Although generally considered a benign condition of pregnancy, serious complications of hyperemesis can develop. These include the development of esophageal strictures leading to obstruction or even esophageal perforation after severe retching [7]. Eroğlu et al. described a case of a 20-year-old female in which hyperemesis gravidarum resulted in esophageal perforation with subcutaneous emphysema for which blunt dissection of the esophagus was then performed [7]. Another case report in 2006 describes a young female who was five months postpartum when she developed dysphagia. She was also found to have a 7-cm long esophageal stricture refractory to endoscopic dilatation with treatment ultimately requiring esophageal resection [8].

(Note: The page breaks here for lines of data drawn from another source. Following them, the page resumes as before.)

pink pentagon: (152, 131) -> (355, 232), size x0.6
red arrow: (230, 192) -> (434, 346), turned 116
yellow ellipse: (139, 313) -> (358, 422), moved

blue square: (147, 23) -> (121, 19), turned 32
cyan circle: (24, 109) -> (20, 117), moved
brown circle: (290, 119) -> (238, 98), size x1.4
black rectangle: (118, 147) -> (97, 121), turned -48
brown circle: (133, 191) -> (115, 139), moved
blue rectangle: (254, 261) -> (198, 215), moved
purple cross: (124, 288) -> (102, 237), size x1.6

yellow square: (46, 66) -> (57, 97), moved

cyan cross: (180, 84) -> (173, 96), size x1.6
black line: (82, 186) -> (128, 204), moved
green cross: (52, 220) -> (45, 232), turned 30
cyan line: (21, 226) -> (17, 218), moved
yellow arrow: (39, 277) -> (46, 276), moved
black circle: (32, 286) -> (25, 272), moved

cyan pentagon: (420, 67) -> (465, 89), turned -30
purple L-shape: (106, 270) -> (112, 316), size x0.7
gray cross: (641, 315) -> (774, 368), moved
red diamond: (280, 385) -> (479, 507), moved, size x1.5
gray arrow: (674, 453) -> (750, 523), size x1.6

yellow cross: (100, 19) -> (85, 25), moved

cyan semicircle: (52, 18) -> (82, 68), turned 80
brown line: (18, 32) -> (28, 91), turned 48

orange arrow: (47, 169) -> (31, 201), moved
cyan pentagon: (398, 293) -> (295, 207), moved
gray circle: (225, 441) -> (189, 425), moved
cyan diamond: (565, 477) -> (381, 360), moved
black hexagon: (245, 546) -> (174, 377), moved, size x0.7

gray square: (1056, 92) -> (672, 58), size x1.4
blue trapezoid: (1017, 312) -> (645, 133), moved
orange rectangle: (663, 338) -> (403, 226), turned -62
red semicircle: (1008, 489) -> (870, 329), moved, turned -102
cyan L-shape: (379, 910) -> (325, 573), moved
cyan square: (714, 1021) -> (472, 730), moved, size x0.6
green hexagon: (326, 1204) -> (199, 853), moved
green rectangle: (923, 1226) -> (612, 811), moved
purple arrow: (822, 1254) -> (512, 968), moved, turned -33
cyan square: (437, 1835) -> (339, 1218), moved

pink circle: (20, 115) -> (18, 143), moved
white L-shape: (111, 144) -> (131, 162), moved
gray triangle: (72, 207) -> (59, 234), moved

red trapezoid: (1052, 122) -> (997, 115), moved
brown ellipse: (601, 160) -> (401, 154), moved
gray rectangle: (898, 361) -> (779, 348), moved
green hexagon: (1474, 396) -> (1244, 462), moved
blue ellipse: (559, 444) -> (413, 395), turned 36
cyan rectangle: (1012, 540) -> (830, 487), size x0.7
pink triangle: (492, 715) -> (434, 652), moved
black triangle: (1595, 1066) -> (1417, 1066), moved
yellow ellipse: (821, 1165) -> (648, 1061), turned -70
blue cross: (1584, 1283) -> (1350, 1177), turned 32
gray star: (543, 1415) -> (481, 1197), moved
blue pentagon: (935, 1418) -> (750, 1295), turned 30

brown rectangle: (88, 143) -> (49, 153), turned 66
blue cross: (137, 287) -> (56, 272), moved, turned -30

It can also be noted that these benign esophageal strictures can develop several months after hyperemesis has resolved. Sato et al. described a case very similar to ours in which the patient developed an esophageal stricture five months postpartum, compared to our patient who developed the stricture two months postpartum. The etiology of hyperemesis gravidarum being the cause of these esophageal strictures could easily be missed. Therefore, these cases emphasize the importance of thorough history taking of prior medical conditions, even if symptoms have already resolved.
Esophageal dilatation is considered first-line treatment for benign esophageal strictures. The major contraindication to dilatation is esophageal perforation [9]. A refractory benign esophageal stricture is defined as the inability to successfully maintain a stricture to a diameter of 14 mm over five sessions at two-week intervals [10]. Esophageal stenting is indicated for refractory esophageal strictures that have failed repeat dilatations [10].
Esophagectomy and reconstruction for benign disease is rare and typically only performed in the following the stricture cannot be dilated, frequent aphagia, intractable refractory esophagitis, those with aspiration pneumonia or in patients whom stricture dilatation is not useful [4]. Esophagectomy for benign diseases typically has good outcomes and can greatly improve the patient’s quality of life [4]. Given the high likelihood of recurrence, this patient opted to undergo esophagectomy rather than undergo esophageal stenting and serial dilatations.
Hyperemesis gravidarum is considered a rare cause of esophageal strictures with very few cases being documented in medical literature. Making the correlation between hyperemesis gravidarum and the development of these strictures can easily be missed. This case report aims to emphasize the importance of thoroughly reviewing medications, environmental exposures, and prior medical conditions to reveal hyperemesis gravidarum as the etiology. Early recognition and intervention are key. Although invasive, esophagectomy must be considered after esophageal dilation has been proven ineffective.